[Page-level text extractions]
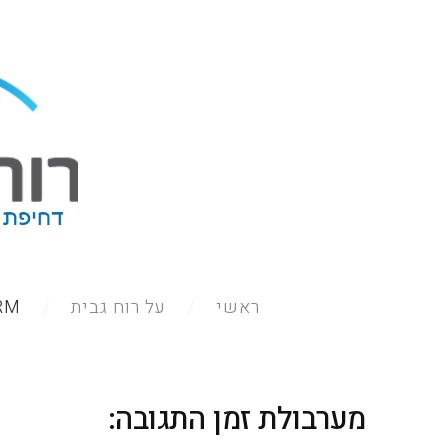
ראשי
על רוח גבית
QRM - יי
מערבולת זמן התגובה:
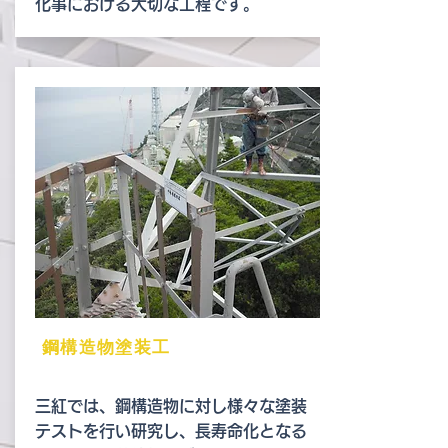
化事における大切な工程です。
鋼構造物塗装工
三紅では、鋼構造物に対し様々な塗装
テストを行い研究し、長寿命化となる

WORK TO COMPLETE:
All pictures are to be dropped, and the records above returned exactly.

SOLUTION:
ראשי
על רוח גבית
QRM - יי
מערבולת זמן התגובה:
化事における大切な工程です。
鋼構造物塗装工
三紅では、鋼構造物に対し様々な塗装
テストを行い研究し、長寿命化となる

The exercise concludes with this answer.